On the other side, chances for these applications to be legit seem quite low considering that nobody seems to have any clue where and by whom these phones are manufactured. This constitutes a big opportunity for a serious widespread scam scheme being built up (or already operational).

Any security folks looking into it?


It is probably using the official J2ME "apps" for Facebook and Whatsapp. I think it's about as dangerous as trusting any pre-installed app on feature phones and even smart phones.

About the "absence of a proper multitasking OS", well, that's what many/most non-smart phones have even today. I think my first phone that supported J2ME software would not properly receive messages while the JVM was running, and the handling of phone calls was jerky. If you received a call the application/game would be terminated abruptly, causing any state to be lost. Yeah, that's how most phones worked ten years ago - forget any sort of background tasks, be them Java apps or music (MIDI!) playing. Not all phones were as bad, though: Symbian-based ones, for example had some sort of multitasking IIRC, but these also tended to be more expensive.
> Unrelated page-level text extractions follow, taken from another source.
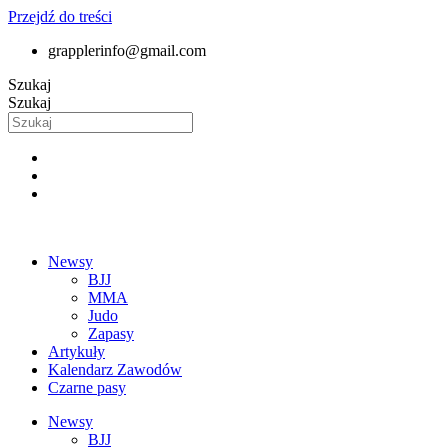
Przejdź do treści
grapplerinfo@gmail.com
Szukaj
Szukaj
Newsy
BJJ
MMA
Judo
Zapasy
Artykuły
Kalendarz Zawodów
Czarne pasy
Newsy
BJJ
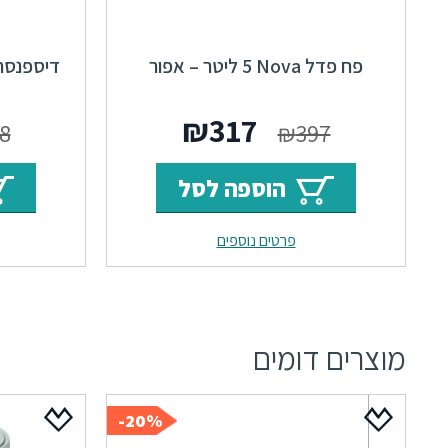
פח פדל Nova ‏5 ליטר – אפור
המחיר
המחיר
₪
317
8
₪
397
המקורי
הנוכחי
הוספה לסל
היה:
הוא:
פרטים נוספים
₪317.
₪397.
מוצרים דומים
20%-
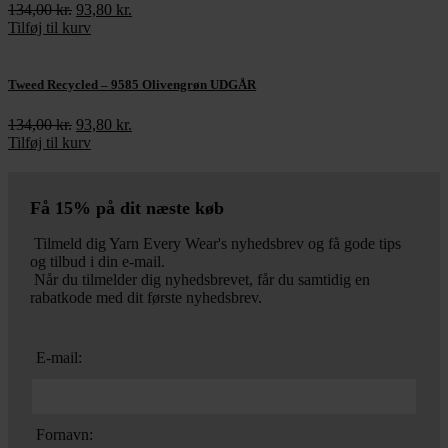
134,00
kr.
Den
93,80
kr.
Den
Tilføj til kurv
oprindelige
aktuelle
pris
pris
var:
er:
134,00 kr..
93,80 kr..
Tweed Recycled – 9585 Olivengrøn UDGÅR
134,00
kr.
Den
93,80
kr.
Den
Tilføj til kurv
oprindelige
aktuelle
pris
pris
var:
er:
134,00 kr..
93,80 kr..
Få 15% på dit næste køb
Tilmeld dig Yarn Every Wear's nyhedsbrev og få gode tips
og tilbud i din e-mail.
Når du tilmelder dig nyhedsbrevet, får du samtidig en
rabatkode med dit første nyhedsbrev.
E-mail:
Fornavn:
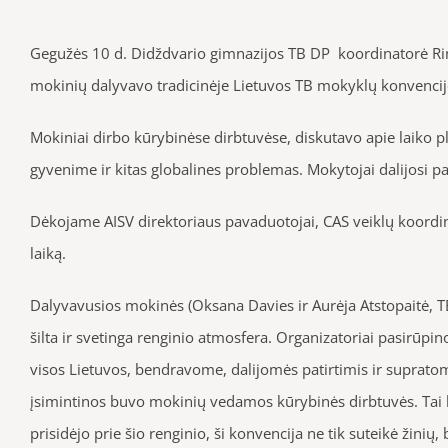
Gegužės 10 d. Didždvario gimnazijos TB DP koordinatorė Rim
mokinių dalyvavo tradicinėje Lietuvos TB mokyklų konvencijo
Mokiniai dirbo kūrybinėse dirbtuvėse, diskutavo apie laiko
gyvenime ir kitas globalines problemas. Mokytojai dalijosi 
Dėkojame AISV direktoriaus pavaduotojai, CAS veiklų koordin
laiką.
Dalyvavusios mokinės (Oksana Davies ir Aurėja Atstopaitė, T
šilta ir svetinga renginio atmosfera. Organizatoriai pasirūpin
visos Lietuvos, bendravome, dalijomės patirtimis ir supratome
įsimintinos buvo mokinių vedamos kūrybinės dirbtuvės. Tai
prisidėjo prie šio renginio, ši konvencija ne tik suteikė žini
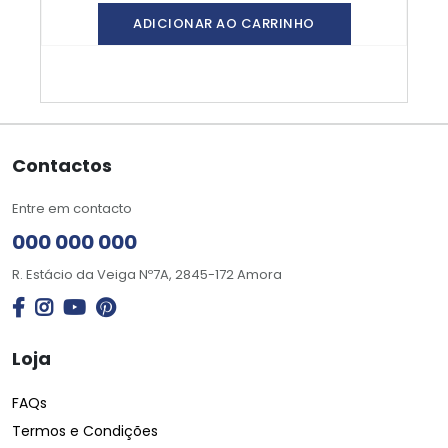
ADICIONAR AO CARRINHO
Contactos
Entre em contacto
000 000 000
R. Estácio da Veiga Nº7A, 2845-172 Amora
Loja
FAQs
Termos e Condições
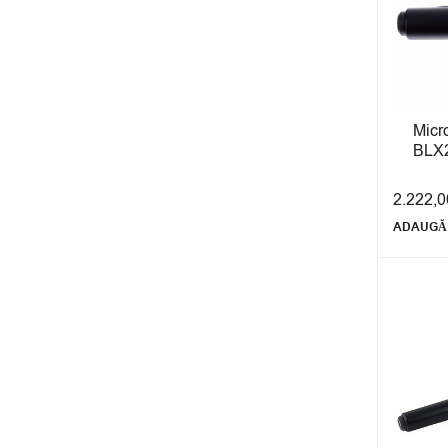
Micr
BLX2
2.222,
ADAUGĂ 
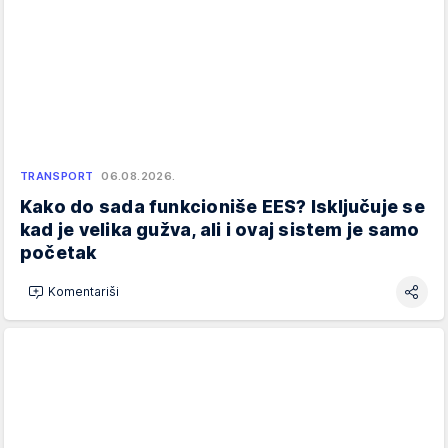
TRANSPORT
06.08.2026.
Kako do sada funkcioniše EES? Isključuje se
kad je velika gužva, ali i ovaj sistem je samo
početak
Komentariši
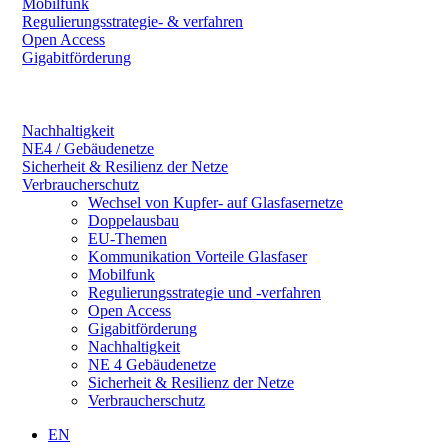
Mobilfunk
Regulierungsstrategie- & verfahren
Open Access
Gigabitförderung
Nachhaltigkeit
NE4 / Gebäudenetze
Sicherheit & Resilienz der Netze
Verbraucherschutz
Wechsel von Kupfer- auf Glasfasernetze
Doppelausbau
EU-Themen
Kommunikation Vorteile Glasfaser
Mobilfunk
Regulierungsstrategie und -verfahren
Open Access
Gigabitförderung
Nachhaltigkeit
NE 4 Gebäudenetze
Sicherheit & Resilienz der Netze
Verbraucherschutz
EN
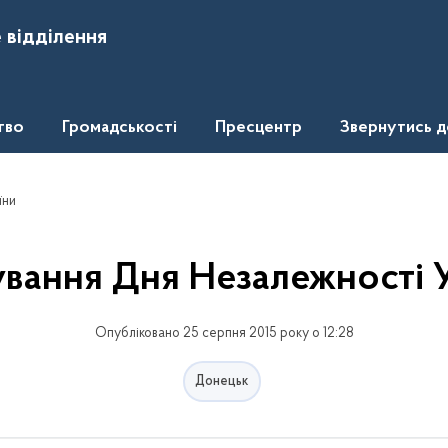
 відділення
тво
Громадськості
Пресцентр
Звернутись 
їни
вання Дня Незалежності 
Опубліковано 25 серпня 2015 року о 12:28
Донецьк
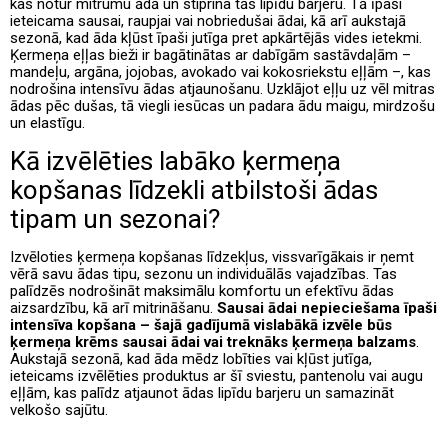
kas notur mitrumu ādā un stiprina tās lipīdu barjeru. Tā īpaši
ieteicama sausai, raupjai vai nobriedušai ādai, kā arī aukstajā
sezonā, kad āda kļūst īpaši jutīga pret apkārtējās vides ietekmi.
Ķermeņa eļļas bieži ir bagātinātas ar dabīgām sastāvdaļām –
mandeļu, argāna, jojobas, avokado vai kokosriekstu eļļām –, kas
nodrošina intensīvu ādas atjaunošanu. Uzklājot eļļu uz vēl mitras
ādas pēc dušas, tā viegli iesūcas un padara ādu maigu, mirdzošu
un elastīgu.
Kā izvēlēties labāko ķermeņa
kopšanas līdzekli atbilstoši ādas
tipam un sezonai?
Izvēloties ķermeņa kopšanas līdzekļus, vissvarīgākais ir ņemt
vērā savu ādas tipu, sezonu un individuālās vajadzības. Tas
palīdzēs nodrošināt maksimālu komfortu un efektīvu ādas
aizsardzību, kā arī mitrināšanu.
Sausai ādai nepieciešama īpaši
intensīva kopšana – šajā gadījumā vislabākā izvēle būs
ķermeņa krēms sausai ādai vai treknāks ķermeņa balzams
.
Aukstajā sezonā, kad āda mēdz lobīties vai kļūst jutīga,
ieteicams izvēlēties produktus ar šī sviestu, pantenolu vai augu
eļļām, kas palīdz atjaunot ādas lipīdu barjeru un samazināt
velkošo sajūtu.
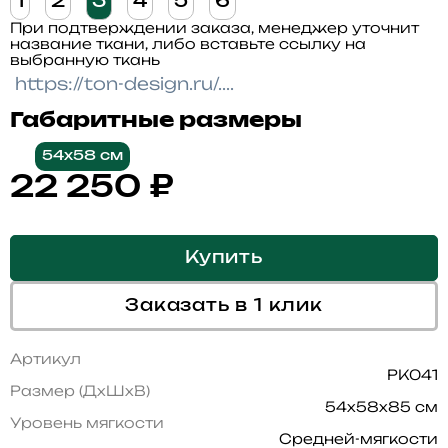
1
2
3
4
5
6
При подтверждении заказа, менеджер уточнит
название ткани, либо вставьте ссылку на
выбранную ткань
Габаритные размеры
54x58 см
22 250
₽
Купить
Заказать в 1 клик
Артикул
PK041
Размер (ДхШхВ)
54x58x85 см
Уровень мягкости
Средней-мягкости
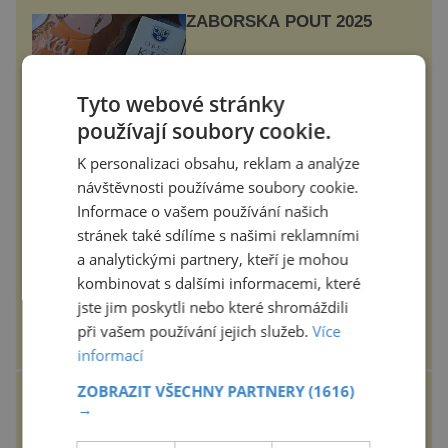
ZÁBOŘSKÁ POUŤ 2025
Tradiční Zábořská pouť, která se
koná v neděli 7.9.2025 od 11:00
Tyto webové stránky
hod. u kostela v Záboří, části obce
Kly u Mělníka. V programu
používají soubory cookie.
naleznete komentovanou prohlídku
kostela, dobovou hudbu, řemesla,
K personalizaci obsahu, reklam a analýze
atrakce...
epochanacestach.cz
návštěvnosti používáme soubory cookie.
Zrod Oktoberfestu. Jak
Informace o vašem používání našich
královská svatba
stránek také sdílíme s našimi reklamními
odstartovala největší pivní
festival světa
a analytickými partnery, kteří je mohou
V Mnichově se každoročně koná
kombinovat s dalšími informacemi, které
jeden z největších a nejslavnějších
festivalů na světě – Oktoberfest.
jste jim poskytli nebo které shromáždili
Každý rok přiláká miliony
návštěvníků, kteří si vychutnávají
při vašem používání jejich služeb.
Více
pivo, tradiční jídlo a bavorskou
epochaplus.cz
informací
kultur...
ZOBRAZIT VŠECHNY PARTNERY
(1616)
Černovická rezidence:
→
Pedant Hlávka kontroloval
každou cihlu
I wouldn't mind downgrading to a feature phone that was mostly battery that had a minimal screen (watch sized) for power saving and was good for text, voice, tethering, music and gps logging and not much else. Then tether a 7" or bigger tablet sitting in the car or backpack for when I need the screen.

Lugging around a huge, fragile, power hungry screen just to play music and receive texts and being tied to a charger is moving in the wrong direction for me.


It helps to be reminded that wireless tech is a great enabler for the developing world. I wonder if the entrepreneurs who rent solar-powered lamps also rent batteries for these phones?

http://www.huffingtonpost.com/rep-steve-israel/roll-back-the...


This phone looks really interesting as a backup/utility, especially for people who travel a lot with many sim cards from different countries... Has anyone found somewhere to order internationally?

EDIT: Specifically that exact design, there's something about it..


Hey there - I'm the author of the power bank phone article. It looks like local retailers are unwilling to ship it internationally.

Kindly let me know if you'd like me to get it and courier it to you: equartey at gmail.


If you find how to get one of these phones, let me know. I'd like to do a teardown.


Alibaba/Aliexpress would be the place to go for this and other unbranded feature phones.


The WhatsApp client is not official or licensed, I guess? I wonder how WhatsApp deals with such third-party clients that end up with a large user base?


It might be the WhatsApp java client (J2ME?). At least in the beginning, WhatsApp made a point of being available on as many different devices as possible, including low-end feature phones (java based, symbian, etc.).



I carry 20,000mah anker in my bag most days. Charges 5-12v up to 3A, good stuff. Charges my blackmagic camera too


Wait, so that "power bank" is only 1,000 mAh? I saw an Alcatel One Touch 20.01 "for seniors" recently that looked much better/slimmer yet still have a 1,000 mAh battery. It didn't cost much more than this. I think ~1,000 mAh is pretty typical for such a low-end feature phone.


It's 10,000 mAh.


10,000 mAh. You forgot a zero :)


10Ah, or 10,000mAh.


Even I would like to get this phone. It's awesome especially with battery.


Hey there - I'm the author of the power bank phone article. Kindly let me know if you'd like me to get it and ship it to you: equartey at gmail.


Cheap phone with built in reliable solar charger - please


[deleted]


Well you do have the shipping issue in the US. You wouldn't be able to ship those phones by themselves (without it being a very large box) much less multiple phones in one shipment.